The Way Forward: The Key Role Of The NIH
So how can we move forward to enable a more nimble and effective diagnostic, treatment, and approval process? Here is where the National Institutes of Health must play a leading role. With a budget of over $30 billion (compared to the FDA’s budget of about $4 billion), the NIH must step forward and offer itself as a “neutral ground” of pure objective research (whereas the FDA is often caught up in controversies and accusations that it’s too cozy with drug companies). The NIH should collaborate with drug and biotech companies to establish core standards for evaluating and validating new CTC diagnostics. Once these standards are established, the FDA can then enforce them.
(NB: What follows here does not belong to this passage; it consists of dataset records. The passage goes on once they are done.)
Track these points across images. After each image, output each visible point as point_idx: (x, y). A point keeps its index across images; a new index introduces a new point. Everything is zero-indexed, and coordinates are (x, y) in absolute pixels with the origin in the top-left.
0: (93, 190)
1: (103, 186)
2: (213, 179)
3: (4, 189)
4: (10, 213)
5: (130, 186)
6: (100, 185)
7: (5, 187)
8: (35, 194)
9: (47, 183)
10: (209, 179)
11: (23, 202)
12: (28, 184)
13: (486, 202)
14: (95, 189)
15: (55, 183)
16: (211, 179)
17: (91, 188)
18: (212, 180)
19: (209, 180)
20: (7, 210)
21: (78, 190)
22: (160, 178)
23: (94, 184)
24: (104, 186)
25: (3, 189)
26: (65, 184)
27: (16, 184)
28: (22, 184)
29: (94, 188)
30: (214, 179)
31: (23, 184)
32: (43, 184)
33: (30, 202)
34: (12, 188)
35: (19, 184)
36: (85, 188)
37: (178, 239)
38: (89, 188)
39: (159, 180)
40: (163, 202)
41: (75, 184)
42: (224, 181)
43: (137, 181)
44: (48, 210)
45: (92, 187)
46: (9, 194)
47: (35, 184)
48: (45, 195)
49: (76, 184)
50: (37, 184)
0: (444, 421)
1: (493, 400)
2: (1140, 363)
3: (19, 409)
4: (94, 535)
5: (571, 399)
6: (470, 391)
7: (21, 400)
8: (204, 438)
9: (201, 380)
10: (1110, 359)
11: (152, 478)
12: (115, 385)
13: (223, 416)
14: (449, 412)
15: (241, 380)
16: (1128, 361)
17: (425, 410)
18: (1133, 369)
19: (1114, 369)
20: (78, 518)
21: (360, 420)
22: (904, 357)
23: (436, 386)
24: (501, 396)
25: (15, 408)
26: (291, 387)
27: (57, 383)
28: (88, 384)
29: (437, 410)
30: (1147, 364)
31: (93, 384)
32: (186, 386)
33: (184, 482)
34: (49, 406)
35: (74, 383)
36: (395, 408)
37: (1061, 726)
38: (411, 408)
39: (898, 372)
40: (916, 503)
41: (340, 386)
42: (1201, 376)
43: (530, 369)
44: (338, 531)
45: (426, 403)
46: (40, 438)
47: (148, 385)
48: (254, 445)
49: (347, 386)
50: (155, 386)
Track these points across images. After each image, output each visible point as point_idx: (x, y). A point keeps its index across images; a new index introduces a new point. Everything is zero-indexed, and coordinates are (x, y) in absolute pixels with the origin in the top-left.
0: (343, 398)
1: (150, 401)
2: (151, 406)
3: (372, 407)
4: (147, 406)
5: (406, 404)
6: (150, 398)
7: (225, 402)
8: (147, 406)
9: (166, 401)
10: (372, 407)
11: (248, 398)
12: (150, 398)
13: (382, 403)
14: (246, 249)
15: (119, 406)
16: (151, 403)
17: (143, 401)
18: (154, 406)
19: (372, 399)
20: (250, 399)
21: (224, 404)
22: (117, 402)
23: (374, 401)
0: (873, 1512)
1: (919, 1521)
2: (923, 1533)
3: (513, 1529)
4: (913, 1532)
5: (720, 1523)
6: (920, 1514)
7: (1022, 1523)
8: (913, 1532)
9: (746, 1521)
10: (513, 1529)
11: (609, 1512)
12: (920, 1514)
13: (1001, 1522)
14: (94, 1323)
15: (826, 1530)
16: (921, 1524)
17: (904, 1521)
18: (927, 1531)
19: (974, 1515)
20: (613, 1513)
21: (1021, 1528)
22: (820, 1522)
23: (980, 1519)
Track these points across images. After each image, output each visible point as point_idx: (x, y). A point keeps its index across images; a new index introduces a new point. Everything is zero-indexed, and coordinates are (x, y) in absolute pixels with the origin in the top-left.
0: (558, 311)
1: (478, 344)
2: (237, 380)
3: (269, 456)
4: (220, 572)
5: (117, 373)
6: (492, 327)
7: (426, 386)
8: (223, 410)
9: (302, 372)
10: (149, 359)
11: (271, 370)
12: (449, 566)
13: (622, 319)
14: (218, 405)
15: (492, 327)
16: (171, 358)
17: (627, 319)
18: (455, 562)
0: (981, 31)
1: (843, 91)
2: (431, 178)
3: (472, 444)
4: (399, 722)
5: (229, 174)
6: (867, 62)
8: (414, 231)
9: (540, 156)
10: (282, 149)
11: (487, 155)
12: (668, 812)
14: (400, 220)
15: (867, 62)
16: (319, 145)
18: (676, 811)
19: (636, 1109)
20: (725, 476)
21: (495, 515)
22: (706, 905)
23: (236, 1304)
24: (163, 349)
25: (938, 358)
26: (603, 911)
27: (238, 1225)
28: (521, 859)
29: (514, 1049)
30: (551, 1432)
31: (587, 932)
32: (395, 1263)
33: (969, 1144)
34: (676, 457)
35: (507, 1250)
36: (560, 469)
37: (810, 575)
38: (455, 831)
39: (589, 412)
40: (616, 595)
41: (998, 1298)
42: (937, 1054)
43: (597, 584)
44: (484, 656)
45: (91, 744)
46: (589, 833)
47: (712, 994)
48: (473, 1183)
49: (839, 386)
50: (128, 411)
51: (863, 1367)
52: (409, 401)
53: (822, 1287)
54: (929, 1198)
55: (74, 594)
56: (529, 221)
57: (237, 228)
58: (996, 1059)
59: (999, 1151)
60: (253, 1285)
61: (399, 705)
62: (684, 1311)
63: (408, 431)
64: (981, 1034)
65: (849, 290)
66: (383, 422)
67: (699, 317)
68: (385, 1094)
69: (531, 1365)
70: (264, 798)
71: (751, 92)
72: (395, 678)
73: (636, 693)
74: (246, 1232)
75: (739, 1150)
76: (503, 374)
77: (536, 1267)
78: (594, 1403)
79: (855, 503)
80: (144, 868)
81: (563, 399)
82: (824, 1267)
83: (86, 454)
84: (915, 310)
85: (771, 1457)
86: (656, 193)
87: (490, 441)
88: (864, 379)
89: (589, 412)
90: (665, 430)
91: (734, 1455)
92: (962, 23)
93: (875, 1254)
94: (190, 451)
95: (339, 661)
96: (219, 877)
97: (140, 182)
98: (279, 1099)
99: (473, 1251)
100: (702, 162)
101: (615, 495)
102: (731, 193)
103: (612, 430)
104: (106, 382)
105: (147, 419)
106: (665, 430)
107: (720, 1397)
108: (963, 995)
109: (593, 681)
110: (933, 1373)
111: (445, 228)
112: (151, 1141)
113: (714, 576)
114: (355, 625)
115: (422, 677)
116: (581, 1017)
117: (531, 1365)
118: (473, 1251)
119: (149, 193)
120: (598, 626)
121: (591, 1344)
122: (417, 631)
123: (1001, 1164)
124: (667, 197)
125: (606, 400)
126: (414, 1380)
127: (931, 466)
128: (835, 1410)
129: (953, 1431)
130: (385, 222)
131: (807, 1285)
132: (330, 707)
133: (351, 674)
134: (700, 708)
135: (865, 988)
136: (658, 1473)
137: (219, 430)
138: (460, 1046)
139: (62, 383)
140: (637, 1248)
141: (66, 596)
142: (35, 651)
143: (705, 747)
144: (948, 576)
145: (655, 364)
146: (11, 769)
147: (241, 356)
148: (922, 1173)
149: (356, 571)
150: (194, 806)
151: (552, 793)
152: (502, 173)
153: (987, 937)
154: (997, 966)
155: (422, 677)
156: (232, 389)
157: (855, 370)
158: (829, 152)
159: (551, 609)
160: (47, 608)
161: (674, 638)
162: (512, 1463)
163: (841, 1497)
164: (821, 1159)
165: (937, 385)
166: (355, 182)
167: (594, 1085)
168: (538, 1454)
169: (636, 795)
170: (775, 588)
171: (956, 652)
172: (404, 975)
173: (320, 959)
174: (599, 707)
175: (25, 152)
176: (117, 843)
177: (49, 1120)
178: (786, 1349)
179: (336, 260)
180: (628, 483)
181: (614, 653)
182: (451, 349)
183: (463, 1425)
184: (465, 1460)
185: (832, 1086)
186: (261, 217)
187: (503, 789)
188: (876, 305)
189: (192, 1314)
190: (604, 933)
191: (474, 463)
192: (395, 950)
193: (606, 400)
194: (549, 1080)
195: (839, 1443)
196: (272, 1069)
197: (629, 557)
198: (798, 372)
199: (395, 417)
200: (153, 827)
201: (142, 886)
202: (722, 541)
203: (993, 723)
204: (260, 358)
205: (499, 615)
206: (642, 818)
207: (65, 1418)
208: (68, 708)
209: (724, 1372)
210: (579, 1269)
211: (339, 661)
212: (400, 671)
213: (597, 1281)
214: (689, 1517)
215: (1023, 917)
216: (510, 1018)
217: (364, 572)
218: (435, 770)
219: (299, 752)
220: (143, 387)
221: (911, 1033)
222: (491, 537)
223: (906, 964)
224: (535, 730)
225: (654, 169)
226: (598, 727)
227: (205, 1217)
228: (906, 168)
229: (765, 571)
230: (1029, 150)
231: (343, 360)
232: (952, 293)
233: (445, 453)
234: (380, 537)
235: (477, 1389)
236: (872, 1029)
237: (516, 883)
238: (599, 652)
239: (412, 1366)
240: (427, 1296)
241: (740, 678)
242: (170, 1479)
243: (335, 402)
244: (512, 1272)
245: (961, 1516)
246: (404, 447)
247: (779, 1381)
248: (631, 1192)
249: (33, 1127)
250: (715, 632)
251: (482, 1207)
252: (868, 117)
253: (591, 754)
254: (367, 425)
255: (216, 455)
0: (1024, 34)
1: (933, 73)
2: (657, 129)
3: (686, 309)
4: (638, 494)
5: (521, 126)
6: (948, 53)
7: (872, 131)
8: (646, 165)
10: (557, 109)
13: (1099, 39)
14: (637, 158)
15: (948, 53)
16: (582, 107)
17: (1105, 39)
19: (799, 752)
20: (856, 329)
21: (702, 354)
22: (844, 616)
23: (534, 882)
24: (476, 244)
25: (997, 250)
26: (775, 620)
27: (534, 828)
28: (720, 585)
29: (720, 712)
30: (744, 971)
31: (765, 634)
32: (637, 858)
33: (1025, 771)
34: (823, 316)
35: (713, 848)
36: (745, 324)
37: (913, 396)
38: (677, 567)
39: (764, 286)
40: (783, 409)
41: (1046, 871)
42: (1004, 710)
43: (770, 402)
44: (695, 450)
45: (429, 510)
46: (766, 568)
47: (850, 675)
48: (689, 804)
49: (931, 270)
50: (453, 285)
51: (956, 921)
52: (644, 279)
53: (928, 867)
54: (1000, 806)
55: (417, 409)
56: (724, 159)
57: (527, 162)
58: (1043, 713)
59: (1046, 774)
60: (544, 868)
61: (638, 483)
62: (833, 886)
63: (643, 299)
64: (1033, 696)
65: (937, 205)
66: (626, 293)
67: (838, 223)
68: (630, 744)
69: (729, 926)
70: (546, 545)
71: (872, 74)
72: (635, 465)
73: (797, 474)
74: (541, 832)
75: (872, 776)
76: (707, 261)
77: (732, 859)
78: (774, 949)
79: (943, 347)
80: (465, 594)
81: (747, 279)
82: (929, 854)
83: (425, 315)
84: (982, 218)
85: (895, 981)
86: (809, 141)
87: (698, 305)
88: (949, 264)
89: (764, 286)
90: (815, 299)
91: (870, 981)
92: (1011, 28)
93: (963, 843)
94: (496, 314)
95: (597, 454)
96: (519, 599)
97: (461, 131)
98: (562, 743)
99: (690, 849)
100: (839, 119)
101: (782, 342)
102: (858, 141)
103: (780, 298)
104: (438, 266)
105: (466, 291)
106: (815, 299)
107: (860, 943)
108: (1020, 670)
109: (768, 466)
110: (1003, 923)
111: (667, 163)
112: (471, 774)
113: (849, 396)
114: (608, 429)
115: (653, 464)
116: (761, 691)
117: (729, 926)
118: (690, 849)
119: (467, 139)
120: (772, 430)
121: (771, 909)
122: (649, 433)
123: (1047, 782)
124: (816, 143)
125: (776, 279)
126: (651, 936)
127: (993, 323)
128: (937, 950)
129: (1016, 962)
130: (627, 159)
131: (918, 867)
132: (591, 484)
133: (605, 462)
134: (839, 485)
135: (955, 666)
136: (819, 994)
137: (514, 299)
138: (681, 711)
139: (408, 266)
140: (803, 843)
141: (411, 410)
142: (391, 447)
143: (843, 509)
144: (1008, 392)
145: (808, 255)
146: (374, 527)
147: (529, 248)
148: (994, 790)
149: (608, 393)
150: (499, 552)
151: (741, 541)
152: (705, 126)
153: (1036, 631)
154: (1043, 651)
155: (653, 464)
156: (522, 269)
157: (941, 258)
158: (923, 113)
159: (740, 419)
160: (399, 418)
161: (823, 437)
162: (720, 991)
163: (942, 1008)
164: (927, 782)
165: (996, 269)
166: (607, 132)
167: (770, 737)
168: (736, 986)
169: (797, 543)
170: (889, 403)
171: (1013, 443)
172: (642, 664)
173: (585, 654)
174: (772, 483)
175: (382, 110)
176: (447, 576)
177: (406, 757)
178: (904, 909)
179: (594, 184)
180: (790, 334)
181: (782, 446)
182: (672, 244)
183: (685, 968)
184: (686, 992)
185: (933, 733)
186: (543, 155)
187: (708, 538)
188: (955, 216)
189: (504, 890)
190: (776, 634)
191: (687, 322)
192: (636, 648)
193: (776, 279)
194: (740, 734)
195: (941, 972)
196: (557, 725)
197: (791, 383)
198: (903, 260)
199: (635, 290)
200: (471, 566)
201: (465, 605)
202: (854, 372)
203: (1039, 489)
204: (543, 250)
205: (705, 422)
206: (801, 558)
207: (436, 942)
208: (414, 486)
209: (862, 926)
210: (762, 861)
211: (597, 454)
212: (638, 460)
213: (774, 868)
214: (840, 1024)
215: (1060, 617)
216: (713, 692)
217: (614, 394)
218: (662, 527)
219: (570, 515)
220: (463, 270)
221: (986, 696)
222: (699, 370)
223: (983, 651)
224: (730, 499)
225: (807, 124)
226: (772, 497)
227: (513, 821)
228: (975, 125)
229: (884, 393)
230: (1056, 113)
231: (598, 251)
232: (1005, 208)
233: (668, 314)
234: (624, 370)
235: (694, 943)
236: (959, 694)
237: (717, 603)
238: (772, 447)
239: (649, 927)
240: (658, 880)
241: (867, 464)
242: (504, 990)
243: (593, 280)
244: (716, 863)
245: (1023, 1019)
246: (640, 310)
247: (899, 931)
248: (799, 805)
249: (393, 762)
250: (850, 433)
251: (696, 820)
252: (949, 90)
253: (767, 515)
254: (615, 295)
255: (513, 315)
By working closely with industry and academic experts to set basic, common standards for CTC tests on a cancer-by-cancer basis, the NIH could empower a wave of cancer diagnostic innovation. Improved diagnostics would also further the NIH’s mission by helping translate discoveries in basic cancer biology into real-world treatments faster than is currently possible.
Cancer treatment is poised for the same burst of innovation that revolutionized the treatment of HIV/AIDS—where the development of blood tests that accurately measured the amount of the HIV virus circulating in patients’ blood led to rapid drug development in the field. Today, AIDS is a serious but manageable chronic illness with a robust pipeline of powerful drugs whose effectiveness is monitored using a relatively simple blood test. We have a chance to get to a similar place with many cancers, but only if the institutions governing drug development in the U.S. catch up with the science that has already helped so many patients stricken with this dread disease.